"julien donkey-boy" is fascinating viewing for a movie that has nothing to say and nowhere to go.
Gutsy, artistically engrossing and fearlessly acted, it is the second feature of Harmony Korine, the dysfunctional, wonder-freak youth who wrote "Kids," a controversial and disturbingly honest, cinema verite look at urban teenagers, and then turned to directing his own scripts with the widely-panned "Gummo," also about extremely screwed-up adolescents -- something Korine obviously knows a lot about.
A more mature, but ultimately pointless work, "julien" passes through several episodes of the life of a slow-witted schizophrenic (Ewan Bremner, "Trainspotting") and his abstrusely aberrant family in a fly-on-the-wall style, the results are like an art-film version of "COPS," spontaneous and ultra-realistic.

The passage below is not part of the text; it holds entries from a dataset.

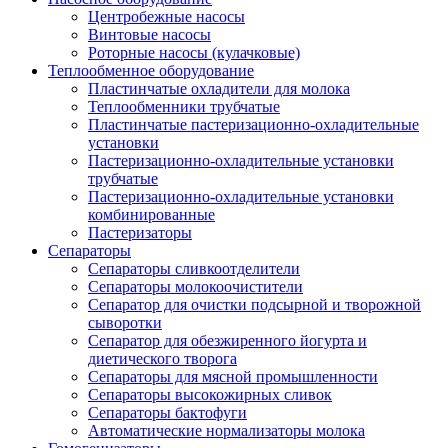
Центробежные насосы
Винтовые насосы
Роторные насосы (кулачковые)
Теплообменное оборудование
Пластинчатые охладители для молока
Теплообменники трубчатые
Пластинчатые пастеризационно-охладительные
установки
Пастеризационно-охладительные установки
трубчатые
Пастеризационно-охладительные установки
комбинированные
Пастеризаторы
Сепараторы
Сепараторы сливкоотделители
Сепараторы молокоочистители
Сепаратор для очистки подсырной и творожной
сыворотки
Сепаратор для обезжиренного йогурта и
диетического творога
Сепараторы для мясной промышленности
Сепараторы высокожирных сливок
Сепараторы бактофуги
Автоматические нормализаторы молока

In the opening scene, Julien inadvertently kills a child in a burst of momentary rage while playing with him in a field, and we see it happen from the kid's point of view. The scene serves no purpose but to establish the pasty, sleepy-eyed Julien -- with his snorting laugh, his stutter, his unmanaged hair and metallic, buck-toothed dentures -- as a disturbed man-child, most contented when babbling to himself in his basement bedroom.
Famous German director Werner Herzog ("Little Dieter Needs to Fly") plays Julien's passively malicious, psychologically abusive father who tears into Julien for his mental shortcomings and forces his teenage brother (newcomer Evan Neumann) to pursue extra-curricular wrestling, even though the boy has no talent for the sport.

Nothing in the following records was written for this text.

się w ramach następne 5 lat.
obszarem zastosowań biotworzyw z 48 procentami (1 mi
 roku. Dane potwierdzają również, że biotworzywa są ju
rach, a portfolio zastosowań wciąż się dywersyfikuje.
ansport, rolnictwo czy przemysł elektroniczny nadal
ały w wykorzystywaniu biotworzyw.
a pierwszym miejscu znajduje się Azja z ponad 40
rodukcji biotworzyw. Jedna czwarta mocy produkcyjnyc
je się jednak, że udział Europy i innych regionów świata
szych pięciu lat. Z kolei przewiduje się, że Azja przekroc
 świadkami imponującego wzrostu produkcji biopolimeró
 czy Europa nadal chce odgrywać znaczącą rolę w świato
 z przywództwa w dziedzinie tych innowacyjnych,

Chloe Sevigny, who got her start in "Kids" and also appears in this month's "Boys Don't Cry," plays Julien's kindly sister, a character we don't learn much about, other than the fact that she has no prospect for escape from this life and that she has serious emotional issues, illustrated by the fact that she's carrying Julien's baby.

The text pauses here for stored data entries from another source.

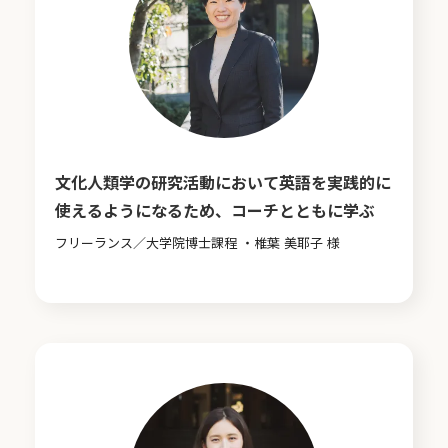
文化人類学の研究活動において英語を実践的に
使えるようになるため、コーチとともに学ぶ
フリーランス／大学院博士課程 ・椎葉 美耶子 様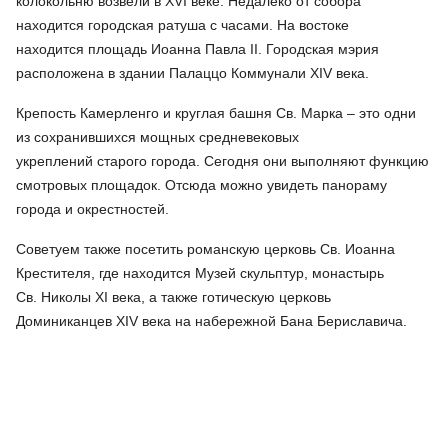
колокольню возвели в XVI веке. Недалеко от собора
находится городская ратуша с часами. На востоке
находится площадь Иоанна Павла II. Городская мэрия
расположена в здании Палаццо Коммунали XIV века.
Крепость Камерленго и круглая башня Св. Марка – это одни
из сохранившихся мощных средневековых
укреплений старого города. Сегодня они выполняют функцию
смотровых площадок. Отсюда можно увидеть панораму
города и окрестностей.
Советуем также посетить романскую церковь Св. Иоанна
Крестителя, где находится Музей скульптур, монастырь
Св. Николы XI века, а также готическую церковь
Доминиканцев XIV века на набережной Бана Бериславича.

The tension within the family is palatable, and Bremner, Herzog and Sevigny give stunningly authentic performances, but the film has nothing to propel it forward. Until the last 10 minutes, when Sevigny has complications with her pregnancy, there really isn't anything remotely resembling a story.
Somehow Korine manages to maintain a compelling mood -- I was never bored -- mostly because "julien donkey-boy" espouses parts of a new, Dutch filmmaking philosophy called Dogme 95 that makes the picture novel visually.
Dogme 95 eschews manufacturing a film's atmosphere with lights, sets and other traditional cinematic manipulation. Among its rules are that shooting must be done only on location using mostly natural light, no re-recording of sound is allowed and the camera must be hand-held. (Other Dogme 95 films include Lars Von Trier's "The Idiots" and Thomas Vinterberg's "The Celebration.")
Although Korine shot the movie on a digital video and is wildly and creatively manipulative in his post-production editing and imaging, it's the ultimately low-tech style that lends itself to the voyeuristic feeling of dramatic reality which floats the film.
The problem is, without all this inventive presentation, "julien" would consist of just its dreary unpleasantness -- like John Waters movie without the laughs, or the crash of a clown car -- something you feel compelled to stare at, something that will bounce in and out of your memory for a day or two, but ultimately something you could have done without seeing.